The dataset is already loaded and preprocessed for you (numerical features are standardized) and it is split into 70% train and 30% test. The features matrices X_train and X_test, as well as the arrays of labels y_train and y_test are available in your workspace. In addition, we have loaded the list classifiers from the previous exercise, as well as the function accuracy_score() from sklearn.metrics.

In [16]:
liver = pd.read_csv('indian_liver_patient_preprocessed.csv')
X = liver.drop(['Liver_disease', 'Unnamed: 0'] , axis=1)
y = liver['Liver_disease']

X_train, X_test, y_train, y_test = train_test_split(X, y, test_size=0.3, random_state=SEED)

In [17]:
# Iterate over the pre-defined list of classifiers
for clf_name, clf in classifiers:    
 
    # Fit clf to the training set
    clf.fit(X_train, y_train)    
   
    # Predict y_pred
    y_pred = clf.predict(X_test)
    
    # Calculate accuracy
    accuracy = accuracy_score(y_test, y_pred) 
   
    # Evaluate clf's accuracy on the test set
    print('{:s} : {:.3f}'.format(clf_name, accuracy))

Logistic Regression : 0.759
K Nearest Neighbours : 0.701
Classification Tree : 0.730


Great work! Notice how Logistic Regression achieved the highest accuracy of ~~74.7%~~75.9%.

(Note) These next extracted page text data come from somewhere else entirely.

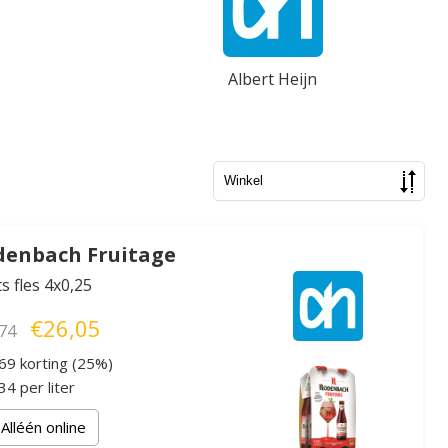
Albert Heijn
denbach Fruitage
ts fles 4x0,25
€26,05
74
69 korting (25%)
4 per liter
Alléén online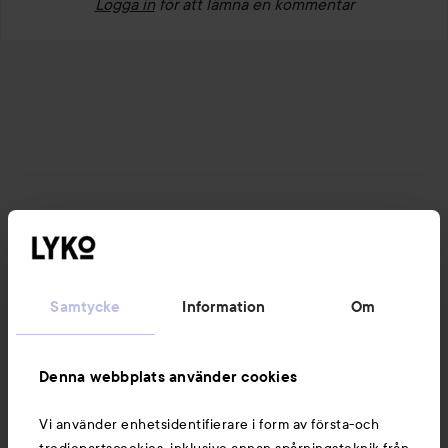
Logga in
för att lämna en kommentar
Samtycke
Information
Om
Denna webbplats använder cookies
Vi använder enhetsidentifierare i form av första-och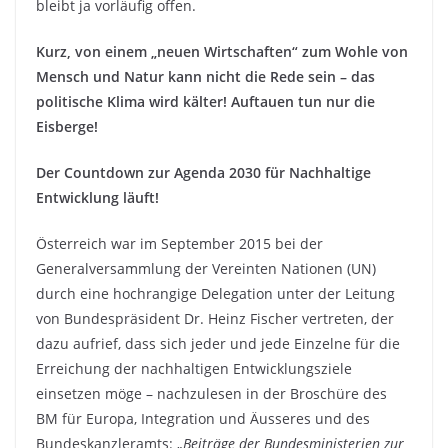
bleibt ja vorläufig offen.
Kurz, von einem „neuen Wirtschaften“ zum Wohle von
Mensch und Natur kann nicht die Rede sein – das
politische Klima wird kälter! Auftauen tun nur die
Eisberge!
Der Countdown zur Agenda 2030 für Nachhaltige
Entwicklung läuft!
Österreich war im September 2015 bei der
Generalversammlung der Vereinten Nationen (UN)
durch eine hochrangige Delegation unter der Leitung
von Bundespräsident Dr. Heinz Fischer vertreten, der
dazu aufrief, dass sich jeder und jede Einzelne für die
Erreichung der nachhaltigen Entwicklungsziele
einsetzen möge – nachzulesen in der Broschüre des
BM für Europa, Integration und Äusseres und des
Bundeskanzleramts: „
Beiträge der Bundesministerien zur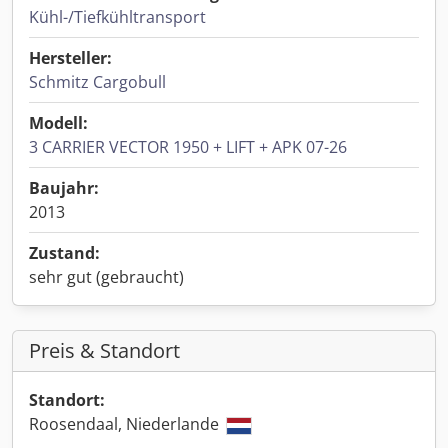
Kühl-/Tiefkühltransport
Hersteller:
Schmitz Cargobull
Modell:
3 CARRIER VECTOR 1950 + LIFT + APK 07-26
Baujahr:
2013
Zustand:
sehr gut (gebraucht)
Preis & Standort
Standort:
Roosendaal, Niederlande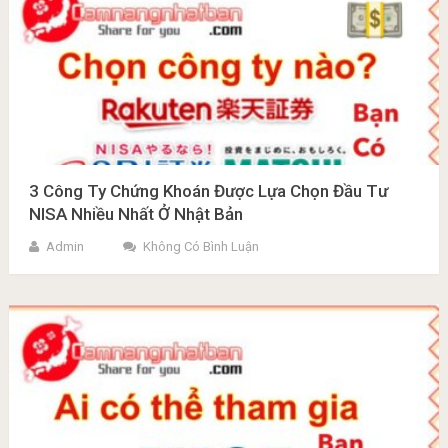
3 Công Ty Chứng Khoán Được Lựa Chọn Đầu Tư
NISA Nhiều Nhất Ở Nhật Bản
Admin
Không Có Bình Luận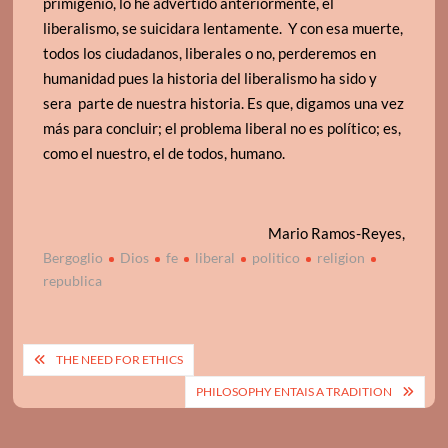
primigenio, lo he advertido anteriormente, el
liberalismo, se suicidara lentamente. Y con esa muerte,
todos los ciudadanos, liberales o no, perderemos en
humanidad pues la historia del liberalismo ha sido y
sera parte de nuestra historia. Es que, digamos una vez
más para concluir; el problema liberal no es político; es,
como el nuestro, el de todos, humano.
Mario Ramos-Reyes,
Bergoglio
Dios
fe
liberal
politico
religion
republica
Post
THE NEED FOR ETHICS
navigation
PHILOSOPHY ENTAIS A TRADITION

### Exercise: Better performance with a Voting Classifier
Finally, you'll evaluate the performance of a voting classifier that takes the outputs of the models defined in the list classifiers and assigns labels by majority voting.

X_train, X_test,y_train, y_test, the list classifiers defined in a previous exercise, as well as the function accuracy_score from sklearn.metrics are available in your workspace.

In [18]:
# Import VotingClassifier from sklearn.ensemble
from sklearn.ensemble import VotingClassifier

# Instantiate a VotingClassifier vc
vc = VotingClassifier(estimators=classifiers)     

# Fit vc to the training set
vc.fit(X_train, y_train)   

# Evaluate the test set predictions
y_pred = vc.predict(X_test)

# Calculate accuracy score
accuracy = accuracy_score(y_test, y_pred)
print('Voting Classifier: {:.3f}'.format(accuracy))

Voting Classifier: 0.770


Great work! Notice how the voting classifier achieves a test set accuracy of ~~75.3%~~77.7%. This value is greater than that achieved by LogisticRegression.